* A similar entry will be posted today on the OECD Insights blog. I wish all readers a nice summer break. HR
The recalibration of the world economy toward
the emerging countries, mostly a result of superior prolonged growth in the
Asian giants China and India, has since 1999 helped move roughly half a billion
people above 2$ a day, the median income poverty threshold in developing
countries. Homi Kharas´ estimates for the OECD Development Centre[1]
projected almost 70% of the world´s middle class consumption – 56$ trillion by
2030 - to be outside the OECD. No wonder then that the term ´emerging country
middle class´ has been driving big dollar signs into many eyes.

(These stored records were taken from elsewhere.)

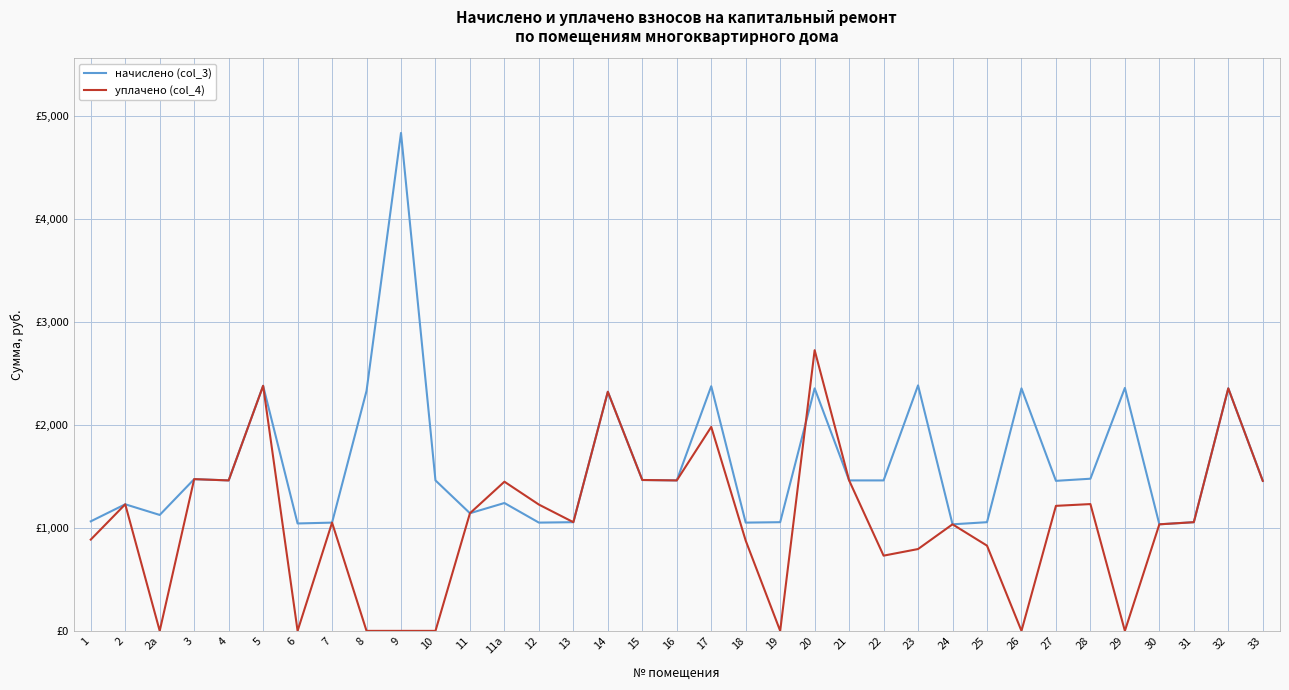

What is the difference between the maximum and minimum values in the начислено (col_3) series?

3801.5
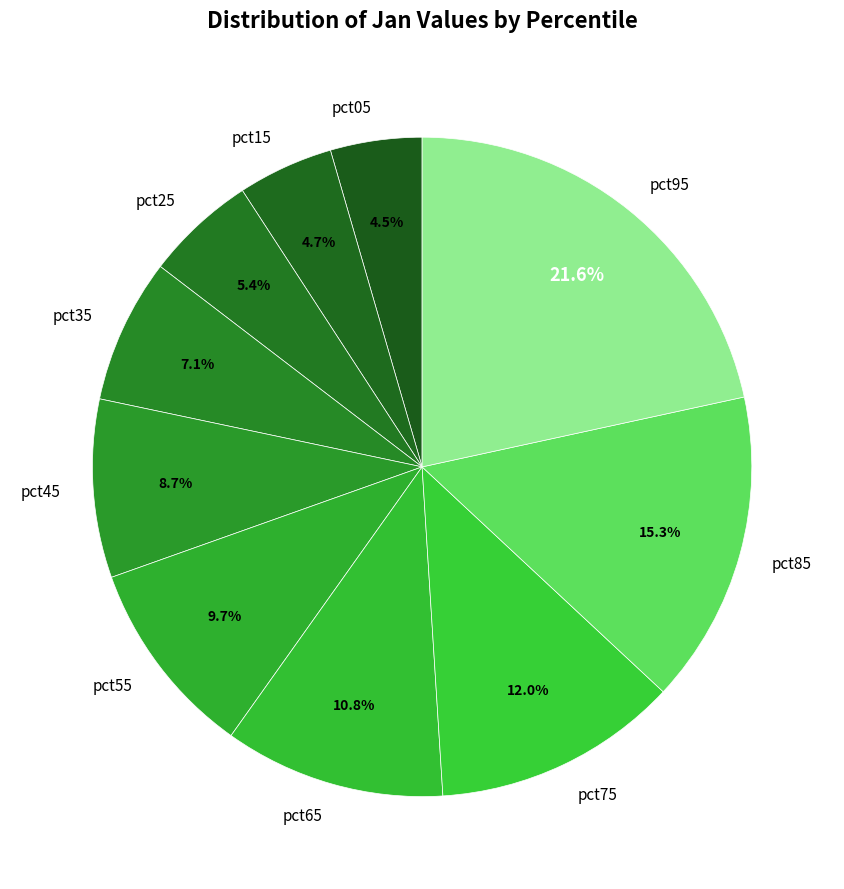

Does pct75 represent more than half of the total?

No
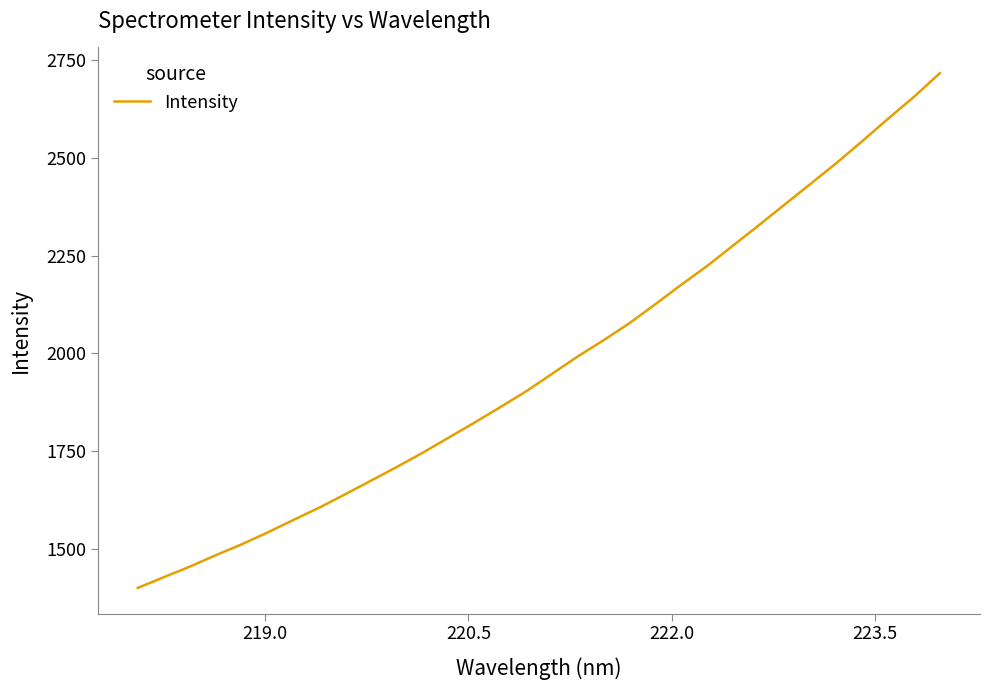

What is the greatest value displayed?

2716.9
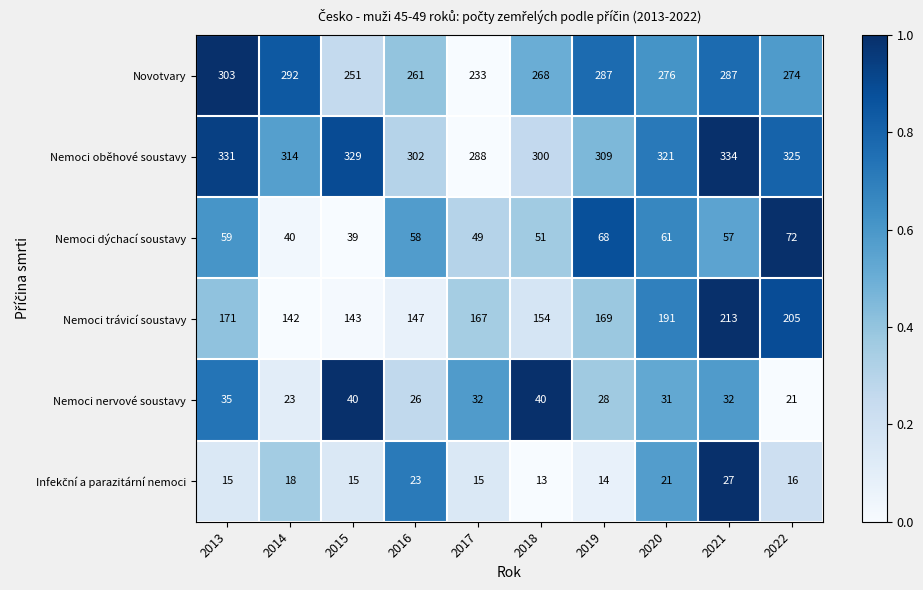

Where is Nemoci dýchací soustavy nearest to the value 55?

2021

Yet, the urban middle class youth is revolting
in Brazil, Turkey and other fast growing countries. The controversy around the Easterlin Paradox, a key concept of
happiness economics, suggests that happiness grows more slowly than incomes. Leaders
in many emerging countries are today confronted with a dilemma that reflects
the dual rural-urban structure of their large societies. While the internet
savvy young urban middle class has left poverty behind and demands voice, participation
and efficient public services, there still coexist the poor in the rural
hinterland striving to leave individual poverty behind.
Exit, voice and
loyalty, the late
Albert O Hirschman´s intriguing basic categories that drive societal change,
can be used to better understand the current conundrum. Loyalty, through
adherence to a political unity party or to religion, can block change but is
waning. Exit and voice have different potential in a rural-urban context: exit
from the rural to the urban sector is a preferred option for the rural poor but
is mostly a one-way street; whence voice as the preferred option for the urban
middle class.
Much of the emerging-country middle class is
fragile. Lousy education, poor health and urban congestion are the biggest
risks to the lower strata of the middle class, by way of social and economic
exclusion. A higher size of middle-class citizens translates into higher prices
for private schools, hospitals and transports or, alternatively, overcrowding.
The private provision of quality public services is a socially dividing, hence
limited, costly option. In other words, exit to private education and health services
- an option for the ´happy few´ - will raise prices to the point that it triggers
voice while the size of the middle class rises.
“First-world soccer stadiums; third-world
schools and hospitals”, was one of the slogans advanced by Brazil´s protesters; Brazil has
already spent more than 3bn$, three times South Africa’s total four years
earlier, and only half the World Cup stadiums are finished. Public health
spending occupies a mere 4 per cent of GDP in Brazil (despite constitutional
declaration for universal health care rights), compared to 6 in Turkey and 7 in
OECD average. For Mathematics, the latest PISA test scores rank Brazil 57th
out of 65 survey countries, Turkey is ranked 43rd. These numbers
suggest that there is a political and social premium on best practices in the
governance and allocation of public spending of tax receipts. Apparently, that
premium has not been reached.
Emerging-country leaders might ignore the
insights of the OECD Latin American Outlook 2011 at their own peril[2].
The policy recommendations put forth there rightly emphasize the need for
´fiscal legitimacy´. To avoid the emerging middle class blues, public finances
need to strengthen the social contract, provide better opportunities for the vulnerable
people and better quality public services. Middle-income citizens are more
willing to pay taxes for services, such as transport, health care and
education, if they perceive them to be of high quality and if ´white elephants´
- trophy public investments with little social value – are avoided.
It is quite likely that the current protests,
while destabilizing and weakening the affected governments in the short term,
will be the start to stronger democracies and strengthen, rather than weaken,
the rise of the emerging countries. Already Aristotle[3]
reflected “that the best political community is formed by citizens of the
middle class, and that those states are likely to be well-administered in which
the middle class is large […]; for the addition of the middle class turns the
scale, and prevents either of the extremes from being dominant.”
[1] Kharas,
Homi (2010), „The Emerging Middle Class in Developing Countries“, OECD Development Centre Working Paper No.
285.
[2] OECD (2011), Latin American Economic Outlook 2011: How Middle-Class
Is Latin America?, OECD Publishing. http://dx.doi.org/leo-2011-en.
[3] Vogt, Susanna (2011), “Globalisation from the Bottom Up: The
Aspiring Middle Classes in Emerging Economies”, KAS International Reports
12|2011, Berlin: Konrad-Adenauer-Stiftung.